東日本大震災の反省を生かし、救急患者の最適な搬送をITで実現:「GEMAP市民フォーラム」リポート【前編】
GEMITSアライアンスパートナーズは3月11日、「平時から災害時に耐え得る医療を目指して」と題した市民フォーラムを開催。災害・救急医療におけるIT活用例の紹介や復興に向けた提言などを行った。
最適な医療チームとのマッチングが重要
東日本大震災発生からちょうど1年を迎えた2012年3月11日、GEMITSアライアンスパートナーズ(以下、GEMAP)は「平時から災害時に耐え得る医療を目指して」と題した市民フォーラムを開催した。GEMAPは、2009年から実施されている救急医療体制支援システム構築プロジェクト「GEMITS」の普及促進を目的として設立されたコンソーシアム。岐阜大学を中心に沖電気工業、デンソー、インターネットITS協議会などが参加し、幹事会員企業7社と会員企業、大学・研究機関など20の団体で構成されている(2012年3月現在)。
本稿では、GEMAPの会長を務める小倉真治氏(岐阜大学大学院医学系研究科教授)の基調講演の中から、災害・救急医療におけるIT活用と復興に向けた提言などを紹介する。
小倉氏は、内閣府の高度情報通信ネットワーク社会推進戦略本部(IT戦略本部)の「医療情報化に関するタスクフォース」の座長を務めるなど、救急・災害医療の発展に長年取り組んでいる。救急・災害医療の特徴として、小倉氏は「患者の病態が急激に変化し、さまざまな作業を同時進行する必要がある」「時間的な制約が厳しく、緊急性が高い」にもかかわらず、患者が意識不明になっているなど現場で得られる情報が極端に少ないと説明する。そのため、対応手順を明確にした業務の効率化が求められており、それをサポートするITの役割は大きいという。

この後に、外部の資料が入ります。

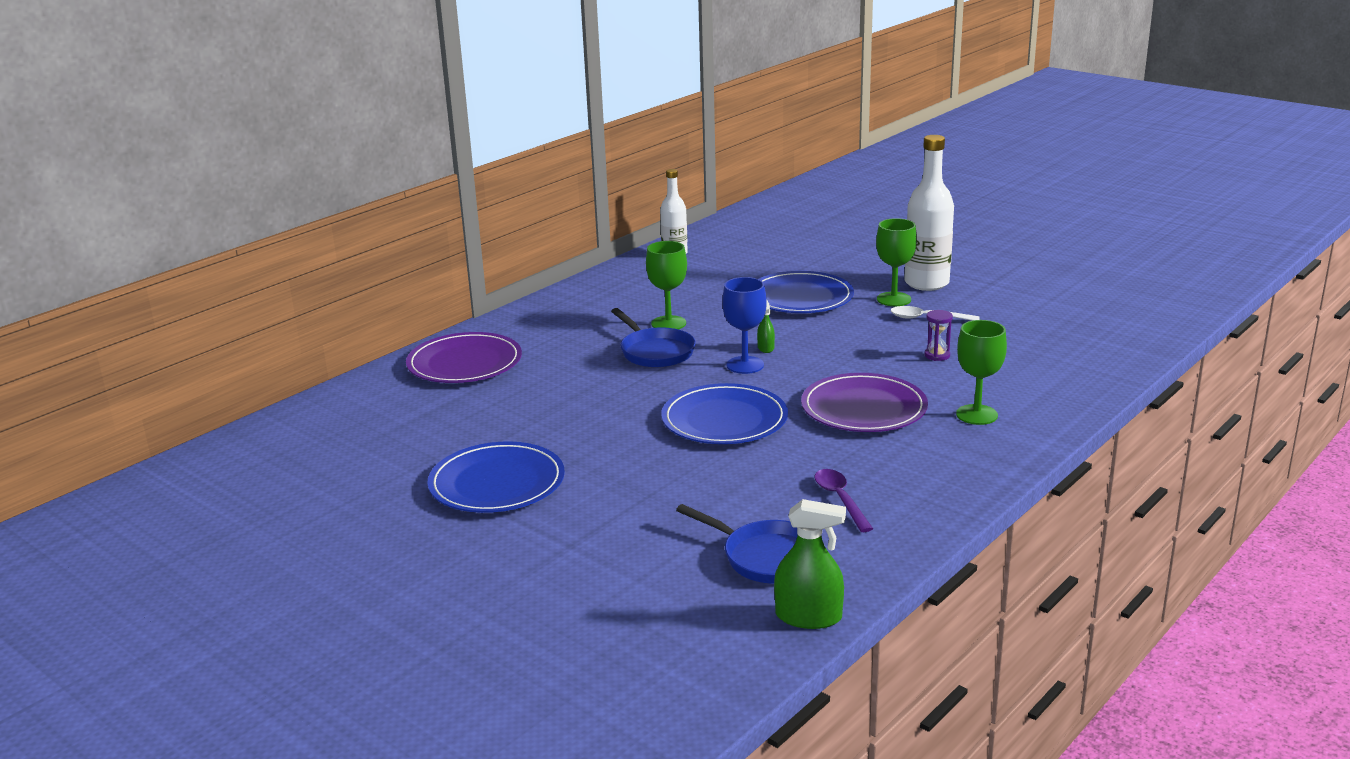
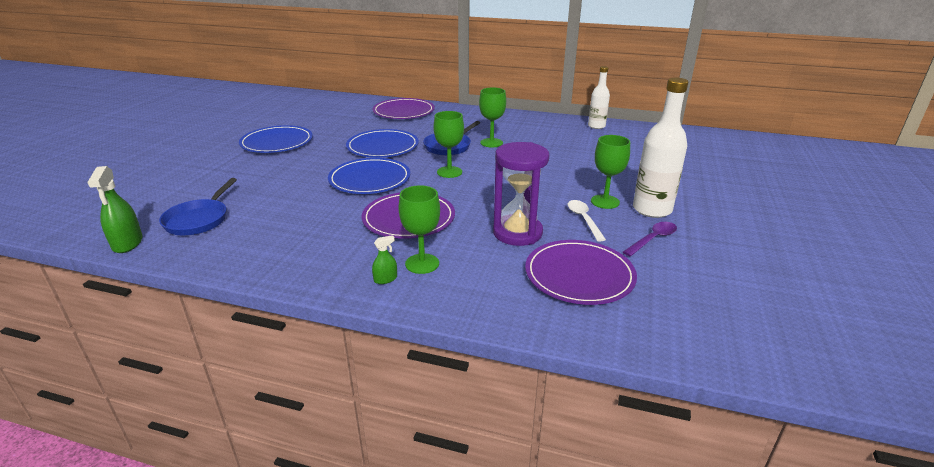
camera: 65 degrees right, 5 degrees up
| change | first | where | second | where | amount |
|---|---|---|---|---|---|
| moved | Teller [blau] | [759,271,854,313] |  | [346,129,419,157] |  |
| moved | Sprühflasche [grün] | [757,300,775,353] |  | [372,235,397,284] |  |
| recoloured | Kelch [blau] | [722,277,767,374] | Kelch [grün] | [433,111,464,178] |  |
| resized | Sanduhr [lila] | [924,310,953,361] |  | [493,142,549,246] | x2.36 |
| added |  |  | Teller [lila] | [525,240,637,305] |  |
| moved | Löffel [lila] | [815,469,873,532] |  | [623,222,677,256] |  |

また、一般的にICT(情報通信技術)の「I」は「Information」といわれているが、広辞苑の「情報」という用語の定義では「ある事柄についての知らせ(Information)」と「判断を下したり行動を起こしたりするために必要なさまざまな媒体を介して得られる知識(Intelligence)」の2通りの解釈があることを紹介。「緊急時など時間の制約がある中では、判断や行動を起こすために必要な情報がなければ対応できない」とし、ICTの「I」は「Intelligence」と定義できると説明する。